Document passage:
※ ※ ※

Water quality
Salinity
The avocado tree is considered to be highly sensitive to salt and particularly chloride ions. There are some differences between the various races of avocado — avocados evolved in three different regions and are grouped accordingly into Mexican, Guatemalan and West Indian races. The Mexican race being the most sensitive, followed by the Guatemalan with the West Indian race being the least sensitive.
One simple and relatively cheap method of determining water quality in terms of total salt, is to carry out an electrical conductivity test (EC) usually provided in microSeimens per centimetre (µS/cm), this figure can be converted to provide an approximate determination of Total Dissolved Solids (TDS) often given in parts per million (ppm). In many locations in the South-West of Western Australia, EC is a fair representation of the levels of the potentially harmful ions sodium and chloride. However, this is not always the case, so it can be of value to get a complete analysis of your water. This will provide accurate levels of sodium and particularly chloride ions. The following information assumes that the bulk of the TDS is sodium and chloride ions and therefore the EC reading is a fair representation.
Preferably, irrigation water for avocados should have an EC of less than 500µS/cm (approximately 320ppm), ideally less than 300µS/cm (190ppm). Poorer quality water of up to about 700µS/cm (450ppm) can be used, and is used by some growers, but management practices must be employed to reduce the impact on tree health and therefore fruit yield and quality. Depending on the severity of the salt levels, various strategies such as the use of more tolerant rootstocks, salt leaching, pulse irrigation and the application of gypsum may be used. At levels higher than 700µS/cm EC, consideration should be given to the suitability of the water for avocado production. It can be done, but it is likely that yield and fruit quality will suffer regardless of the strategies you employ.

※ ※ ※

Given information:
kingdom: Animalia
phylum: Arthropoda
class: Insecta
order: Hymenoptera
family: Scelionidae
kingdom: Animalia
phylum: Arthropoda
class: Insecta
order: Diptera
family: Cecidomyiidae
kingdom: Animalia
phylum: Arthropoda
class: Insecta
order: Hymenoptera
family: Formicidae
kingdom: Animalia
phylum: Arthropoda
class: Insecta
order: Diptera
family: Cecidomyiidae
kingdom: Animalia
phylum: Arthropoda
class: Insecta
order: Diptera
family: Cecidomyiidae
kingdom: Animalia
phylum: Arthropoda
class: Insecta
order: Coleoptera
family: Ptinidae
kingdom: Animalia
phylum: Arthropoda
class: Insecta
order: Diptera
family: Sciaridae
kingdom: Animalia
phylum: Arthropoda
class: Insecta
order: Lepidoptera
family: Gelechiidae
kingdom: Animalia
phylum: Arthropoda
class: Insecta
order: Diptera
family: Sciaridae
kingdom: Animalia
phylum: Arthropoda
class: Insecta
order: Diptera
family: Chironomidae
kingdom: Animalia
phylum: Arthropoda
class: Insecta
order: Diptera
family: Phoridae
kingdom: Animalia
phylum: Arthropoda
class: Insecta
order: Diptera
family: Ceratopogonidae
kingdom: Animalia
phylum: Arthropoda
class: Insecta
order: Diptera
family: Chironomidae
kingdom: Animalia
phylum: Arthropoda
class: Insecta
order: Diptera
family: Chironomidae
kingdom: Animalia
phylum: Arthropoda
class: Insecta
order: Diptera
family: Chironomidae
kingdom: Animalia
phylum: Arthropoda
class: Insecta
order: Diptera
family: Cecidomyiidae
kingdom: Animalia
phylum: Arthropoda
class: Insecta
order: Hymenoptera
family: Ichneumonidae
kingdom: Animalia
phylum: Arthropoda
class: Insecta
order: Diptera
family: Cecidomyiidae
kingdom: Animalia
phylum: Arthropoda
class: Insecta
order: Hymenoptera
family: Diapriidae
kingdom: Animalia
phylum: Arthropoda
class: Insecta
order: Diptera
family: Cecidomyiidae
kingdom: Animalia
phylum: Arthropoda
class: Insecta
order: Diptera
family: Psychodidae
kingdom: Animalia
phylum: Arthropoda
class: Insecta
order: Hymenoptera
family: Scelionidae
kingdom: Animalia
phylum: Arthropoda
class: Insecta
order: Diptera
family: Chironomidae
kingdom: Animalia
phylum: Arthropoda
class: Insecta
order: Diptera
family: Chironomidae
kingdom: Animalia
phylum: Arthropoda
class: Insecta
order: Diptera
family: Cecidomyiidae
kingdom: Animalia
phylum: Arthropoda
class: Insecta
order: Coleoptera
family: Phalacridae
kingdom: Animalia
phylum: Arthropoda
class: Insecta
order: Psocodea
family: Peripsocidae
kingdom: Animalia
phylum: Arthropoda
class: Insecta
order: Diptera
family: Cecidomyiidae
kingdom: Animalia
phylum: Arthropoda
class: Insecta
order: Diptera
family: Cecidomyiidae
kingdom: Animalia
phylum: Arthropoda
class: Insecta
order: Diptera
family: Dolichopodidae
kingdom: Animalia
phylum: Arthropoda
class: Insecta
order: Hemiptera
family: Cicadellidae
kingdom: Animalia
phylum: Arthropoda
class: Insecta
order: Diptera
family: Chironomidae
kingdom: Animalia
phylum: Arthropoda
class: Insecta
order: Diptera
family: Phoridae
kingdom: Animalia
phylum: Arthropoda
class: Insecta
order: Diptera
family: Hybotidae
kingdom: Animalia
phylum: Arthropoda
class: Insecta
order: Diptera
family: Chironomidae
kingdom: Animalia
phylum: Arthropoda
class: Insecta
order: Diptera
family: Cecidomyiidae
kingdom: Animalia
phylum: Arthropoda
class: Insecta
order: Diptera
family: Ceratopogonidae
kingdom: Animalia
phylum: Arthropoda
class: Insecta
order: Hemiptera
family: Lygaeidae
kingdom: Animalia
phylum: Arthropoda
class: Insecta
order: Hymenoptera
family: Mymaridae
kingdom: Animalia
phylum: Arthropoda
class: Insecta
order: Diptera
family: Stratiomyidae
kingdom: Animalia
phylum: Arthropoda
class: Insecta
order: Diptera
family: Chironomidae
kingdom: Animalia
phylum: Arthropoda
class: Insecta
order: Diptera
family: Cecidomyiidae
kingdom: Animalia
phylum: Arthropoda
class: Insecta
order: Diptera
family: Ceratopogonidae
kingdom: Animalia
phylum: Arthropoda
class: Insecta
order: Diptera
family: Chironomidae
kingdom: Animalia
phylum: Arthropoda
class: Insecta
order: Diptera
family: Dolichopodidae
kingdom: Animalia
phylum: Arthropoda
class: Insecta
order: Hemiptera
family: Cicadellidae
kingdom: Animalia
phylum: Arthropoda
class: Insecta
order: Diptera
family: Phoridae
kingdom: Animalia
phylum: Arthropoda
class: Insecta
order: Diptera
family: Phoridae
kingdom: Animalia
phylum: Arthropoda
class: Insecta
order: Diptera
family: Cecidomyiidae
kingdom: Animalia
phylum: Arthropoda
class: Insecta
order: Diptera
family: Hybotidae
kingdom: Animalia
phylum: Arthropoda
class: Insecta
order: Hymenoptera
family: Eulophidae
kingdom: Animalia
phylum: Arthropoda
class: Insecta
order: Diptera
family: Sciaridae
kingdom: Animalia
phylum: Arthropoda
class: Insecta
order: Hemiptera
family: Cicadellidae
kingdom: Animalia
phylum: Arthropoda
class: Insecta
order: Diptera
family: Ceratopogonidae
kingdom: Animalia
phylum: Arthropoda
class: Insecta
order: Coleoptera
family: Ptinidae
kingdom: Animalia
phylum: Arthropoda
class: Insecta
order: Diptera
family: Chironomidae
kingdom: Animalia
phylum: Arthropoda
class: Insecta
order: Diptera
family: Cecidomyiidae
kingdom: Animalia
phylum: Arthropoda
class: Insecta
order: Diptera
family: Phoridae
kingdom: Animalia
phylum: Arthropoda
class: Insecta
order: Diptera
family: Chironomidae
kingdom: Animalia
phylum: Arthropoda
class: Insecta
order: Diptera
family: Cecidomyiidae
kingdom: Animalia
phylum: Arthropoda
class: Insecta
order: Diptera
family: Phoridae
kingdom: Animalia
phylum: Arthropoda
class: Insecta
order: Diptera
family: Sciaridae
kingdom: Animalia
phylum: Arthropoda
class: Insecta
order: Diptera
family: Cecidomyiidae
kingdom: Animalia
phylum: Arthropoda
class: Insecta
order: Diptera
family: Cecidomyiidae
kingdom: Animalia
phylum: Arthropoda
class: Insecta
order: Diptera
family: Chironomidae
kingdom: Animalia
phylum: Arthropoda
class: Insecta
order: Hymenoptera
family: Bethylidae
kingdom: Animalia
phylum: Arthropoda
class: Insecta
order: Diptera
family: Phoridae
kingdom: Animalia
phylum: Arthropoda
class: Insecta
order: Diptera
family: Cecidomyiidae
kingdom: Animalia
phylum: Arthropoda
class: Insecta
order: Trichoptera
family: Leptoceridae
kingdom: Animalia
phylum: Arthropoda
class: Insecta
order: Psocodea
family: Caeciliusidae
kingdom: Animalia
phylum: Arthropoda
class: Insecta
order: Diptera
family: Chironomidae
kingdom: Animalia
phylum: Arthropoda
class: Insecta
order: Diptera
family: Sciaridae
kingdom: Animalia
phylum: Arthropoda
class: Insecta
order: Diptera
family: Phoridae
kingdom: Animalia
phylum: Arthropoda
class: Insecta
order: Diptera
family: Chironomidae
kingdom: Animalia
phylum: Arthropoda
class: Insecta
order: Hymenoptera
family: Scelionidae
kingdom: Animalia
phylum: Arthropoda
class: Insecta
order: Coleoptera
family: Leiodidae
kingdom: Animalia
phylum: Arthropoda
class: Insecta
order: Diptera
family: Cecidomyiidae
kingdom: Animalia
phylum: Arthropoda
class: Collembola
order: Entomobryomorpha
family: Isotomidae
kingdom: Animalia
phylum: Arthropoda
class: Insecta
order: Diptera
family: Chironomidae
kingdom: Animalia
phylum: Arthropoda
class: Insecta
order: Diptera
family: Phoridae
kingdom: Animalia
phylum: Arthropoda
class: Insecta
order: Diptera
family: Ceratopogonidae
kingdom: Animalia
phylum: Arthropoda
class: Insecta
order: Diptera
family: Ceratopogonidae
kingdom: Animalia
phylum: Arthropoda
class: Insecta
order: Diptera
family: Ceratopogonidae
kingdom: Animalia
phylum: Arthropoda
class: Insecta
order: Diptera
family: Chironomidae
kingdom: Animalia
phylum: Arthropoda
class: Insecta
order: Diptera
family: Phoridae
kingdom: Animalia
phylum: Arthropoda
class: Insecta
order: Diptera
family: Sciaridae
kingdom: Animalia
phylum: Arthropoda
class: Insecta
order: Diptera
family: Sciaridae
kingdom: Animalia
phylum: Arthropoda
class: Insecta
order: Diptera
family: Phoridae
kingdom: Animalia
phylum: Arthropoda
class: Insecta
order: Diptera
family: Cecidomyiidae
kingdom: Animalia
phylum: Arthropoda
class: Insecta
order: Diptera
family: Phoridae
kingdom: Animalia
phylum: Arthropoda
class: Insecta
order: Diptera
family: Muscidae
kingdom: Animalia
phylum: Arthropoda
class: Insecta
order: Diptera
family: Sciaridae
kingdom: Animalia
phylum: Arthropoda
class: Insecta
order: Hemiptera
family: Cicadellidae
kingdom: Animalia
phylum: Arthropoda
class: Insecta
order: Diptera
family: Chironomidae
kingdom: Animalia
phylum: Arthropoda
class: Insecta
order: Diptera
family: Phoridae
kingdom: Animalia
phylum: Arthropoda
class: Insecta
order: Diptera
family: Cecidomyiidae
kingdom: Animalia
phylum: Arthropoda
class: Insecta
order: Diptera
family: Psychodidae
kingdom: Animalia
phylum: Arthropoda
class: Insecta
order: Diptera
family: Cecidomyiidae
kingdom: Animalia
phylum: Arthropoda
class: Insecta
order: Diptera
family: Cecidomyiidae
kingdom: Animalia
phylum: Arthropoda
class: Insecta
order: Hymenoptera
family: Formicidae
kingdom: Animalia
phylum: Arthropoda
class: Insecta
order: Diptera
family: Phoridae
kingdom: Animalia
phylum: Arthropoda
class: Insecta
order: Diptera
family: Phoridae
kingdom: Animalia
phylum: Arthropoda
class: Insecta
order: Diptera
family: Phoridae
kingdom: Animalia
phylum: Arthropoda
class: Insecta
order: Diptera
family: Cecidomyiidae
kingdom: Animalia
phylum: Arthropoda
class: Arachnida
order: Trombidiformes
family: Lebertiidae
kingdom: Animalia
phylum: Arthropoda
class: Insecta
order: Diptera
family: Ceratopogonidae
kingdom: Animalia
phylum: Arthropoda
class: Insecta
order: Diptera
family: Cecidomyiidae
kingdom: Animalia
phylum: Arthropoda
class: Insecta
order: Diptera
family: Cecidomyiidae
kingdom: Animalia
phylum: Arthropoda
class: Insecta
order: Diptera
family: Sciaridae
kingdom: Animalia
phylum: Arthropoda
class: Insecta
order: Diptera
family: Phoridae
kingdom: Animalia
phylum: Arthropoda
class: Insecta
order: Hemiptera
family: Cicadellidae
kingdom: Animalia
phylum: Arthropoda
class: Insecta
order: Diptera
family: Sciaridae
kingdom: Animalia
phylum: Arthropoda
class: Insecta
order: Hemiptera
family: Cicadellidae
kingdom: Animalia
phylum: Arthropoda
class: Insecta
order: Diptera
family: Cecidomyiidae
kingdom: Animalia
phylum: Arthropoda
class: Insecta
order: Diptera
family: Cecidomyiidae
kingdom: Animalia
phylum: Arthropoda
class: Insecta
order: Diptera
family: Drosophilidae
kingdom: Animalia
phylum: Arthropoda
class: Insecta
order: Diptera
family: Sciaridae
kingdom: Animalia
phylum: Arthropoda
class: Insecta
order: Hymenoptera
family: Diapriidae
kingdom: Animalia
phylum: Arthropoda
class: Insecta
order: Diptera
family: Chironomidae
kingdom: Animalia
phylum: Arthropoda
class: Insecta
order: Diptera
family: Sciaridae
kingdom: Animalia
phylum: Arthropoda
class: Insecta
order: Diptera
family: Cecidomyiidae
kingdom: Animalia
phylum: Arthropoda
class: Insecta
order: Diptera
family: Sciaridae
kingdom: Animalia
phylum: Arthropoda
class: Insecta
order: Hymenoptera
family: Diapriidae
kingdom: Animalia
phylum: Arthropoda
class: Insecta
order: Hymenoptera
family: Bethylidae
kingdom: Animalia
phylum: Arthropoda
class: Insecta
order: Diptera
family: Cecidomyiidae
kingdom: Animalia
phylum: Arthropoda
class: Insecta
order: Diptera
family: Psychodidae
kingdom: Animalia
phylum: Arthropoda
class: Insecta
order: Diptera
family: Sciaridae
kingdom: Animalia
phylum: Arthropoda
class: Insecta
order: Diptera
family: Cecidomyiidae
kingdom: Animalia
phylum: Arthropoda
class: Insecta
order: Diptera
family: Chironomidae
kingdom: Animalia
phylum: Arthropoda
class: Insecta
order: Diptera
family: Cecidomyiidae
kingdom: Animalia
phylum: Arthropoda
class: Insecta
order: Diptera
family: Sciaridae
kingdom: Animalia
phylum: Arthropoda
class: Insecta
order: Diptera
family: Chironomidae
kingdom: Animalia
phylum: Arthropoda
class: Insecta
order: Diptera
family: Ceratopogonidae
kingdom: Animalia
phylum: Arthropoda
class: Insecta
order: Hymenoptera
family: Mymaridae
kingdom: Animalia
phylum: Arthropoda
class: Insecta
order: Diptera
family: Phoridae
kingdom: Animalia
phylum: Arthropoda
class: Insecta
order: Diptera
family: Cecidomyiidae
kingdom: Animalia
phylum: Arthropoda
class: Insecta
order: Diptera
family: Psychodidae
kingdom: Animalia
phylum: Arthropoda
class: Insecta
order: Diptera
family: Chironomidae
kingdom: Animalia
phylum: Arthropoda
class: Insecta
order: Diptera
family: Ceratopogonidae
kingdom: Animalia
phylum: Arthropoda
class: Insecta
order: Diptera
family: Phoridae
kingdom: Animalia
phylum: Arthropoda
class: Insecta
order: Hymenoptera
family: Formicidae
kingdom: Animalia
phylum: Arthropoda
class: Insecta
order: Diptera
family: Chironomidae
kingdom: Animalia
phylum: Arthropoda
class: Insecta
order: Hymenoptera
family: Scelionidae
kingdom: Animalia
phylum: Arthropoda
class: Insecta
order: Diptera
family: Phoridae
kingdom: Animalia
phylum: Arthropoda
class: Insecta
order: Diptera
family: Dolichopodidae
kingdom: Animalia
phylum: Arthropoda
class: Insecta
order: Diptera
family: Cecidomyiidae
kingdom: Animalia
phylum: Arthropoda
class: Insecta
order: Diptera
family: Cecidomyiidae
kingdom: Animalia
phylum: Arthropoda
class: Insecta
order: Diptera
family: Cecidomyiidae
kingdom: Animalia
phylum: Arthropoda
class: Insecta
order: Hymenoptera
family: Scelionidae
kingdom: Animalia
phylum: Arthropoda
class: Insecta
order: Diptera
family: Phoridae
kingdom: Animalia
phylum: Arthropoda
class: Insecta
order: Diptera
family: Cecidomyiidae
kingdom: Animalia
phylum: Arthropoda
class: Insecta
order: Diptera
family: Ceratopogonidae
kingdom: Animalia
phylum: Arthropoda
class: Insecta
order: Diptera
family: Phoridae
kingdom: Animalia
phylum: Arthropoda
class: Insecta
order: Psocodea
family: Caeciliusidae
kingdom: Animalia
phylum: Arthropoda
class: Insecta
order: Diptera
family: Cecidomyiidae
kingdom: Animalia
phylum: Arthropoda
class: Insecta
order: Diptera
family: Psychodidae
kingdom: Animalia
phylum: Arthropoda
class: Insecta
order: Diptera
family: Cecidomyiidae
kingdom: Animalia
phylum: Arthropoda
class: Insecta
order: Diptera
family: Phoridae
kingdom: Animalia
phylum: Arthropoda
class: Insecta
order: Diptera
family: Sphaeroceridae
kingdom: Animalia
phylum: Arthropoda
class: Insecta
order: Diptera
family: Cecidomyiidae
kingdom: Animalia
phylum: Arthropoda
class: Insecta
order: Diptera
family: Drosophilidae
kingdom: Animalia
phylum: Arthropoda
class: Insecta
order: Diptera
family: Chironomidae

※ ※ ※

Using the information:
**A)** Summarize the water quality text in two sentences.
**B)** From the water quality text, transcribe the part from "One simple and" up to and including "a fair representation.".
**C)** Turn the paragraph of the water quality text that begins "Preferably, irrigation water for avocados" into a short list that keeps its main facts.
The records come from a different source than the text.

Responses for each task:
**A)** Avocado trees are highly sensitive to salt, especially chloride ions, with the Mexican race the most sensitive and the West Indian race the least. An electrical conductivity (EC) test is a cheap way to measure total salt, and irrigation water should preferably be below 500µS/cm, ideally below 300µS/cm; water up to about 700µS/cm needs careful management, while anything higher may not suit avocado production.

**B)**
One simple and relatively cheap method of determining water quality in terms of total salt, is to carry out an electrical conductivity test (EC) usually provided in microSeimens per centimetre (µS/cm), this figure can be converted to provide an approximate determination of Total Dissolved Solids (TDS) often given in parts per million (ppm). In many locations in the South-West of Western Australia, EC is a fair representation of the levels of the potentially harmful ions sodium and chloride. However, this is not always the case, so it can be of value to get a complete analysis of your water. This will provide accurate levels of sodium and particularly chloride ions. The following information assumes that the bulk of the TDS is sodium and chloride ions and therefore the EC reading is a fair representation.

**C)**
- Preferred: EC below 500µS/cm (about 320ppm); ideal: below 300µS/cm (190ppm).
- Up to about 700µS/cm (450ppm): usable, and used by some growers, but management practices are needed to protect tree health, fruit yield and quality.
- Possible strategies: more tolerant rootstocks, salt leaching, pulse irrigation and gypsum application.
- Above 700µS/cm: the water's suitability for avocado production should be considered, as yield and fruit quality will likely suffer regardless of strategy.